- Born: 1904 Madrid, Spain
- Died: 12 December 1988 (aged 83–84) Tolosa, Occitania, France
- Allegiance: Spanish Republic
- Service: Confederal militias (1936–1937); Spanish Republican Army (1937–1939);
- Service years: 1936–1939
- Rank: Commissar
- Unit: Rosal Column; 30th Mixed Brigade; 80th Mixed Brigade; 140th Mixed Brigade;
- Conflicts: Spanish Civil War Battle of the Ebro;

= Ángel Marcos Salas =

Spanish trade unionist

Ángel Marcos Salas (1904–1988) was a Spanish mechanic, trade unionist and militiaman who fought in the Spanish Civil War.

==Biography==
Ángel Marcos Salas was born into a working class family in Madrid, in 1904. At the age of 19, he went to work at the Madrid, Zaragoza and Alicante railway. Soon after, he became member of the railworkers' union of the National Confederation of Labour (CNT).
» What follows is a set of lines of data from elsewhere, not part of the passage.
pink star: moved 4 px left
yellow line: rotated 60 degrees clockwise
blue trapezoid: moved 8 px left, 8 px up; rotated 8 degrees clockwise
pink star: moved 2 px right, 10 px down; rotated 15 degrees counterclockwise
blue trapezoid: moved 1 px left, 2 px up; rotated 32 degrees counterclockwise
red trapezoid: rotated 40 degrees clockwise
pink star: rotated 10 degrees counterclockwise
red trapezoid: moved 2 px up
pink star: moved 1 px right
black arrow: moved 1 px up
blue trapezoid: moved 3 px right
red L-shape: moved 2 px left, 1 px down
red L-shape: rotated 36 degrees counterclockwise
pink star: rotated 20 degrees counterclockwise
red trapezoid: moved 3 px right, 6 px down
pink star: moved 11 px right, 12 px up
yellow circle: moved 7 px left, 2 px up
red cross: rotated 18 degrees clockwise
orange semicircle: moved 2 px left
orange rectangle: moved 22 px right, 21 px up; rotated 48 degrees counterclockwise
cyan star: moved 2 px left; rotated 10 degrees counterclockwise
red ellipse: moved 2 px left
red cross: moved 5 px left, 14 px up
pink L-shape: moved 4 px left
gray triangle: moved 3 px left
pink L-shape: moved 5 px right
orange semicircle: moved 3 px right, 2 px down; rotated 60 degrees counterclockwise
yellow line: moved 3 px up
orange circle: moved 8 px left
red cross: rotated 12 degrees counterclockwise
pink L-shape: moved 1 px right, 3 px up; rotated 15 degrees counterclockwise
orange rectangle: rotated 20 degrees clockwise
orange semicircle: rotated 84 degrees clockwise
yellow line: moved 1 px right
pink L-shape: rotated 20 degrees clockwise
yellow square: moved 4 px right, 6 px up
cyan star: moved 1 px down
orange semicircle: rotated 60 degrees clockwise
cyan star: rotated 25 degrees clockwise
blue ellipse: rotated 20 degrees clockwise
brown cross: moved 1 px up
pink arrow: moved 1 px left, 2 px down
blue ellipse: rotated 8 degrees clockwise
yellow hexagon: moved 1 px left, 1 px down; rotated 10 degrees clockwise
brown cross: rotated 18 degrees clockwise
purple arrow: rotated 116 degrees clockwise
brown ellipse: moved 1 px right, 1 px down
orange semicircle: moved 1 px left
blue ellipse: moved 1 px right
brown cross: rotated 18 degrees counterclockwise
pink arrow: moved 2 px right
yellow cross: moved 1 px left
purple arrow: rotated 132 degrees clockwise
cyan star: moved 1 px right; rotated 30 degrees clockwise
In July 1936, after the outbreak of the Spanish Civil War, he was appointed a member of the Confederal Committee at the Madrid Atocha railway station. He later joined the Rosal Column, and went on to command a centuria within it. After the militarisation of the confederal militias, he joined the political commissariat of the Spanish Republican Army. He came to serve as commissar of the 30th, 80th and 140th Mixed Brigades, within which he fought in the Battle of the Ebro.

After the end of the war he went into exile in France, where he was interned in a concentration camp. In 1941, he went to work as a mechanic at an aircraft plant in Tolosa. He worked there for 25 years, before retiring in 1966. He remained active within the exiled Spanish anarchist movement, as a member of the CNT's National Federation of the Railway Industry (FNIF). He sided with the CNT's reformist faction when it split and was a delegate to its subcomittee in London. He also acted on the council of the Ateno Libertario in Toulouse. After the reunification of the CNT, in 1969, he was expelled from the organisation.

Marcos Salas died in Tolosa on 12 December 1988.